• _What the exercise asks_:
In the entries, find all lines that hold the word "releases" and copy them.

• _Material for this task_:
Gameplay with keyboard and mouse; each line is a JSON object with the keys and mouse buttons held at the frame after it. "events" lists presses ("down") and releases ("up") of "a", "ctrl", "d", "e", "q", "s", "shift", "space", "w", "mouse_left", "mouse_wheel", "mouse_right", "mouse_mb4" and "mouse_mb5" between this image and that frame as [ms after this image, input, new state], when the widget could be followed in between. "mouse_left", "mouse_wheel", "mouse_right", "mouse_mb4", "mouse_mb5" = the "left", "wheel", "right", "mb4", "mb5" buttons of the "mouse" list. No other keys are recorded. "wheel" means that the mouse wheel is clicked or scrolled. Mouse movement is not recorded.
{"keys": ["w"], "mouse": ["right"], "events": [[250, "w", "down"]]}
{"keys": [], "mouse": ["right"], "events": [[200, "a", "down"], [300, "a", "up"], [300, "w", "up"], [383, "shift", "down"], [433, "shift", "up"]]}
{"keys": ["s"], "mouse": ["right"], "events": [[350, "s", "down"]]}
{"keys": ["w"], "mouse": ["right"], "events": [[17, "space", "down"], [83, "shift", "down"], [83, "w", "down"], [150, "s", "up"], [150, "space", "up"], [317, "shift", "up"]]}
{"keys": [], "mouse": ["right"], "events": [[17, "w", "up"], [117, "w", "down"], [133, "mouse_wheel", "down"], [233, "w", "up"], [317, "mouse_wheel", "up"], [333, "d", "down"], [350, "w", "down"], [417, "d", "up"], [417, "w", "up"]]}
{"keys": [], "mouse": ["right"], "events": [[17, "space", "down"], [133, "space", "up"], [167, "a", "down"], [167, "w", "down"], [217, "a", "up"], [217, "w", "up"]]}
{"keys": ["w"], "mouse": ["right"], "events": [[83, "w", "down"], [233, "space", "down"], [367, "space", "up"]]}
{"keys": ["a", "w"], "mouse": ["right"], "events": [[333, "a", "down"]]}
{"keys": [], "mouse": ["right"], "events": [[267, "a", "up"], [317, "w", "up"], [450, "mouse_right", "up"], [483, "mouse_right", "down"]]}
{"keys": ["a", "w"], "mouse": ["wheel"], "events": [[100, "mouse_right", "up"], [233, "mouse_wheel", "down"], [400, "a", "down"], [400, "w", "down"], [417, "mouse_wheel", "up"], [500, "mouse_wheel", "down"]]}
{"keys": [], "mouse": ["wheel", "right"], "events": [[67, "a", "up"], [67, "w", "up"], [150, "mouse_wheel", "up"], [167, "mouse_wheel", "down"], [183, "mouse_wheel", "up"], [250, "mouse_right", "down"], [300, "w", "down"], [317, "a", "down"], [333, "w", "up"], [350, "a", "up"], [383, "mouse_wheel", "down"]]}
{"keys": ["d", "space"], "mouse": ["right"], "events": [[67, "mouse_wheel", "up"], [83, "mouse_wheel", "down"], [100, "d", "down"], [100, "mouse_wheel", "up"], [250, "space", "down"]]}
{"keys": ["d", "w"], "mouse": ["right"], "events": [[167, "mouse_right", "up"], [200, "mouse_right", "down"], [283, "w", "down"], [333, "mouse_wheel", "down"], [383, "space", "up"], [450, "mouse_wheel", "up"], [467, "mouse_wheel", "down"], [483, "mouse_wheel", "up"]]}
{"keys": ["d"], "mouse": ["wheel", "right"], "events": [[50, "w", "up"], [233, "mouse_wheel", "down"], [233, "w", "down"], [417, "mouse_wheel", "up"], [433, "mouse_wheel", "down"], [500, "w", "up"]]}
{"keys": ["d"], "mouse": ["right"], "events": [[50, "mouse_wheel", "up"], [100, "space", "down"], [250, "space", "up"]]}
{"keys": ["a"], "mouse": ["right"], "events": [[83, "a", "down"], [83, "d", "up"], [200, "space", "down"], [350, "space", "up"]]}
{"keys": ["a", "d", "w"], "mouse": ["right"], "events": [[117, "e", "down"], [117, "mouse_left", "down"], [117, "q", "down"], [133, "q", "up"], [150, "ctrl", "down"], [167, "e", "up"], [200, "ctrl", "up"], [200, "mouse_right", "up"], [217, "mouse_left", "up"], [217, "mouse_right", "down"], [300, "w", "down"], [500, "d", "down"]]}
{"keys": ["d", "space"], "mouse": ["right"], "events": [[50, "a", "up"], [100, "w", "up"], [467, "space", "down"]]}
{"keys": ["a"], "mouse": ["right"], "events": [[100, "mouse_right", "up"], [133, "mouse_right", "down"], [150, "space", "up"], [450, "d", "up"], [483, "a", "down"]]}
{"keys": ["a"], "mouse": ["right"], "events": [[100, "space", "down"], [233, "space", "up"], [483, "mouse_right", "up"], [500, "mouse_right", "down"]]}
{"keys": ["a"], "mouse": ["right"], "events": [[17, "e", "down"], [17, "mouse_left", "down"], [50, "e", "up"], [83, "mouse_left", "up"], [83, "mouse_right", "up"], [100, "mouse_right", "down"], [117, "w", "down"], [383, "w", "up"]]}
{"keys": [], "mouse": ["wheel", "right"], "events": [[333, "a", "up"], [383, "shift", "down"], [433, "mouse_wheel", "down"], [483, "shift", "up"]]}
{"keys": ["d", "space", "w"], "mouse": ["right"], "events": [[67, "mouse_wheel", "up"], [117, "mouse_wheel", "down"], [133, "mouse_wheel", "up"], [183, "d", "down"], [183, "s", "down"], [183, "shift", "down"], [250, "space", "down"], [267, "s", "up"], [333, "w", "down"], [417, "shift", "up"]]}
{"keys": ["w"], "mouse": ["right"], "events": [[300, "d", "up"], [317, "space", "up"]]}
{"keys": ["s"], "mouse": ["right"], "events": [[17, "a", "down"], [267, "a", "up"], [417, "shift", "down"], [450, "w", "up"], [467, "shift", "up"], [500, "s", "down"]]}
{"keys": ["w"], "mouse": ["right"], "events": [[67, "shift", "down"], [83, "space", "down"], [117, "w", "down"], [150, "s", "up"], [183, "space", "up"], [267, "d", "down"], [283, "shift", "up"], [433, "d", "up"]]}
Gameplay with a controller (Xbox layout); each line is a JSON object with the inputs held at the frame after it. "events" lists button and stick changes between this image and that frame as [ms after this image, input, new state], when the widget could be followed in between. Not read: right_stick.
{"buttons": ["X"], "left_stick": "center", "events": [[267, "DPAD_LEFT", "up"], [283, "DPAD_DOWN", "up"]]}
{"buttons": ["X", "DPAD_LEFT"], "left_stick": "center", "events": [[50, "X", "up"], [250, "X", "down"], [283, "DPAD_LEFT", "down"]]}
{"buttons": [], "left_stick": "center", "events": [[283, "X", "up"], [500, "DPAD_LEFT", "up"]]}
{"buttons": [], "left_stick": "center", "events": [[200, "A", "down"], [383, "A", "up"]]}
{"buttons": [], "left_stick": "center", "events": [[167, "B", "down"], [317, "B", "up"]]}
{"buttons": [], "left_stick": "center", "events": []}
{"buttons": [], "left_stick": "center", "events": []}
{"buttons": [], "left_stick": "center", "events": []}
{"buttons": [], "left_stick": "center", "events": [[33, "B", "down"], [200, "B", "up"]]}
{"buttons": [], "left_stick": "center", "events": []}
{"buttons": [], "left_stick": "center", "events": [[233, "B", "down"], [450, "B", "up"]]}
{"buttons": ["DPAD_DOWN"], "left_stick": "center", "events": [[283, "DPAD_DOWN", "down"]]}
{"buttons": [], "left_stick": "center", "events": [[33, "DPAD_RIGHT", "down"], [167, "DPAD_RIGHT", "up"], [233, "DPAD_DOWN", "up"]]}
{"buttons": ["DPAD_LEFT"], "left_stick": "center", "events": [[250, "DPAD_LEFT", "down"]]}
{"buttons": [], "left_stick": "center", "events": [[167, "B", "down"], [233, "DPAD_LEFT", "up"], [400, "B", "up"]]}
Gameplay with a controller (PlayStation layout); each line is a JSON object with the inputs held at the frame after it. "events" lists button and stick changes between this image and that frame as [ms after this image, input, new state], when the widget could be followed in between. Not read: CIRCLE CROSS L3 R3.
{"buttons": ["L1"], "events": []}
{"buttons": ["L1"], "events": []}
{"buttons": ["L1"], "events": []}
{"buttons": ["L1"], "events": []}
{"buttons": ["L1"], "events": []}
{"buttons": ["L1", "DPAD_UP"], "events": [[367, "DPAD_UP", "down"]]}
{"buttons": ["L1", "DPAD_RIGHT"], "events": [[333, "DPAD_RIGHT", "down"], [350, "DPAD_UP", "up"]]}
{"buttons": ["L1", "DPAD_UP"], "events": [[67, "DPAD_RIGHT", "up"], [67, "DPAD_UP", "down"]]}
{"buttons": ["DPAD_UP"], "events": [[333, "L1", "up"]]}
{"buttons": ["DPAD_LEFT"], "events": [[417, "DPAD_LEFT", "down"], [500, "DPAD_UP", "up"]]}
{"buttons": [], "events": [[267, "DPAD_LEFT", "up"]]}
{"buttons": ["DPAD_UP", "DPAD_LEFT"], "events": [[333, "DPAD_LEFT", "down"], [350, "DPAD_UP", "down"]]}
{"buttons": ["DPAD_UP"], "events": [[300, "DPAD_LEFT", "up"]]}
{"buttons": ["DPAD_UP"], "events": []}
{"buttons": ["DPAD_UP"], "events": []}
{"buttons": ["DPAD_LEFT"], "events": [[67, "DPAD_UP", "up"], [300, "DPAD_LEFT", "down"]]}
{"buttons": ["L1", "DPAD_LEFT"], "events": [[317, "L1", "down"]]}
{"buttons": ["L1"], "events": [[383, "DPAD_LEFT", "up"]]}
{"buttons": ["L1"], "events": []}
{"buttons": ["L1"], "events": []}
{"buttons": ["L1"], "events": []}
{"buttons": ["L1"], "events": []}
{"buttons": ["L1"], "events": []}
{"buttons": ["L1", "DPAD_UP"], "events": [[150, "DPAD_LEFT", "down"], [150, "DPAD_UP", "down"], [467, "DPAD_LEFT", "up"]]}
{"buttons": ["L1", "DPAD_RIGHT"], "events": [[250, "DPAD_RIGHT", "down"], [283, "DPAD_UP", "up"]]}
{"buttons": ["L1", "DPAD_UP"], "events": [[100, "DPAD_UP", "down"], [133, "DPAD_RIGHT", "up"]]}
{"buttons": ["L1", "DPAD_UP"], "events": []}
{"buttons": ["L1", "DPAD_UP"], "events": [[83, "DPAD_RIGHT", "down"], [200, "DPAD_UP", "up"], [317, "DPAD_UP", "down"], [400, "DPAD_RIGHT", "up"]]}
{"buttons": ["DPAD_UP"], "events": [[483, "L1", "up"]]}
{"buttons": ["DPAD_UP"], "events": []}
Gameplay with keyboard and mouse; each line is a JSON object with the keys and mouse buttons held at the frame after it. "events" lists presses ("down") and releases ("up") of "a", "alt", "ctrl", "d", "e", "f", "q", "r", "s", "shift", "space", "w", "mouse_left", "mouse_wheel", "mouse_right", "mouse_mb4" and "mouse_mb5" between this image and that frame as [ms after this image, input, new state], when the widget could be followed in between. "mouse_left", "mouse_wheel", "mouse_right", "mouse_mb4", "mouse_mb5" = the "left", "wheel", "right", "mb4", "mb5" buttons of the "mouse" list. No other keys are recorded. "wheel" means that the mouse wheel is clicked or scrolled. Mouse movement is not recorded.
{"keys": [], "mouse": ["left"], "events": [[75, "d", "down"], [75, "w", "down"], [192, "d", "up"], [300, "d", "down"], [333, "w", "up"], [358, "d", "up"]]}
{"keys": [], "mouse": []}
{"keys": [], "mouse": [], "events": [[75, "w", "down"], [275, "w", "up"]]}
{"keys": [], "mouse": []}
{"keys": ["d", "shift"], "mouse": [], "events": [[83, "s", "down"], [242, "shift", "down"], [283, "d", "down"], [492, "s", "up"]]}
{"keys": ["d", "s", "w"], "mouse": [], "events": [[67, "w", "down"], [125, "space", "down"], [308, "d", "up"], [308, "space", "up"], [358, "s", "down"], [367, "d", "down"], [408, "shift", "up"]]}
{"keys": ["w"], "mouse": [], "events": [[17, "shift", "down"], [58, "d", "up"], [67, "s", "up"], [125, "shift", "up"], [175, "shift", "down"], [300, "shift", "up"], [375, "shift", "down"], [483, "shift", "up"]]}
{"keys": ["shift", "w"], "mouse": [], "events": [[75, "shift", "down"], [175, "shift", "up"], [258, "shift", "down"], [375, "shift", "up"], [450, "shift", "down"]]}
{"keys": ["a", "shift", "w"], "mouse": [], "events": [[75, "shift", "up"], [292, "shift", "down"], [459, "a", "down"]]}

• _Output of the exercise_:
Gameplay with keyboard and mouse; each line is a JSON object with the keys and mouse buttons held at the frame after it. "events" lists presses ("down") and releases ("up") of "a", "ctrl", "d", "e", "q", "s", "shift", "space", "w", "mouse_left", "mouse_wheel", "mouse_right", "mouse_mb4" and "mouse_mb5" between this image and that frame as [ms after this image, input, new state], when the widget could be followed in between. "mouse_left", "mouse_wheel", "mouse_right", "mouse_mb4", "mouse_mb5" = the "left", "wheel", "right", "mb4", "mb5" buttons of the "mouse" list. No other keys are recorded. "wheel" means that the mouse wheel is clicked or scrolled. Mouse movement is not recorded.
Gameplay with keyboard and mouse; each line is a JSON object with the keys and mouse buttons held at the frame after it. "events" lists presses ("down") and releases ("up") of "a", "alt", "ctrl", "d", "e", "f", "q", "r", "s", "shift", "space", "w", "mouse_left", "mouse_wheel", "mouse_right", "mouse_mb4" and "mouse_mb5" between this image and that frame as [ms after this image, input, new state], when the widget could be followed in between. "mouse_left", "mouse_wheel", "mouse_right", "mouse_mb4", "mouse_mb5" = the "left", "wheel", "right", "mb4", "mb5" buttons of the "mouse" list. No other keys are recorded. "wheel" means that the mouse wheel is clicked or scrolled. Mouse movement is not recorded.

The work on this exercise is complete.